By induction for all n ∈ N \(\frac{1}{1.2.3}+\frac{1}{2.3.4}+\frac{1}{3.4.5}+....+\frac{1}{n(n+1)(n+2)}\) is equal to:-

Concept:

• Mathematical induction: It is a technique of proving a statement, theorem, or formula which is assumed to be true, for every natural number n.
• By generalizing this in the form of a principle that we would use to prove any mathematical statement is called the principle of mathematical induction.

Calculations:

Consider

\(\frac{1}{1.2.3}+\frac{1}{2.3.4}+\frac{1}{3.4.5}+....+\frac{1}{n(n+1)(n+2)}\)

Clearly, the r^th term from the above series is 

Let the r^th term be \(u_r=\frac{1}{r(r+1)(r+2)}\)   ....(1)
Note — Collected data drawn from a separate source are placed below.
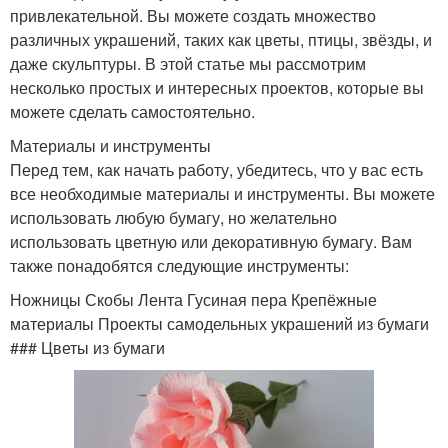
привлекательной. Вы можете создать множество
различных украшений, таких как цветы, птицы, звёзды, и
даже скульптуры. В этой статье мы рассмотрим
несколько простых и интересных проектов, которые вы
можете сделать самостоятельно.
Материалы и инструменты
Перед тем, как начать работу, убедитесь, что у вас есть
все необходимые материалы и инструменты. Вы можете
использовать любую бумагу, но желательно
использовать цветную или декоративную бумагу. Вам
также понадобятся следующие инструменты:
Ножницы Скобы Лента Гусиная пера Крепёжные
материалы Проекты самодельных украшений из бумаги
### Цветы из бумаги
now multiply and divide by 2 in (1)

⇒ \(u_r=\frac{1\times 2}{2r(r+1)(r+2)}\)

⇒ \(u_r=\frac{2}{2r(r+1)(r+2)}\)

add and subtract r in the numerator

⇒ \(u_r=\frac{(r+2) - r}{2r(r+1)(r+2)}\)

⇒ \(u_r=\frac{1}{2}\big[\frac{(r+2) }{r(r+1)(r+2)}- \frac{r }{r(r+1)(r+2)}\big]\)

⇒ \(u_r=\frac{1}{2}\big[\frac{1}{r(r+1)}- \frac{1}{(r+1)(r+2)}\big]\)   (2)

Now put r = 1 in (2), then we have

\(u_1=\frac{1}{2}\big[\frac{1}{1.2}- \frac{1}{2.3}\big]\)     

put r = 2 in (2)

⇒ \(u_2=\frac{1}{2}\big[\frac{1}{2.3}- \frac{1}{3.4}\big]\)     

put r = 3 in (2)

⇒ \(u_3=\frac{1}{2}\big[\frac{1}{3.4}- \frac{1}{4.5}\big]\)

      .  .  .  .  .  .  . 

put r = n in (2) 

\(u_r=\frac{1}{2}\big[\frac{1}{n(n+1)}- \frac{1}{(n+1)(n+2)}\big]\)        

Now, add all these equations and we get

\(S_n=\displaystyle\sum_{r=1}^{n} u_r=\frac{1}{2}\bigg[\frac{1}{1.2}-\frac{1}{(n+1)(n+2)}\bigg ]\)

\(=\frac{1}{4(n+1)(n+2)}\big[(n+1)(n+2)-2\big ]\)

\(=\frac{1}{4(n+1)(n+2)}\big[(n^2+n+2n+2-2\big ]\)

\(=\frac{1}{4(n+1)(n+2)}\big[n^2+3n\big ]\)

\(=\frac{n(n+3)}{4(n+1)(n+2)}\)

Hence, the correct answer is option 4).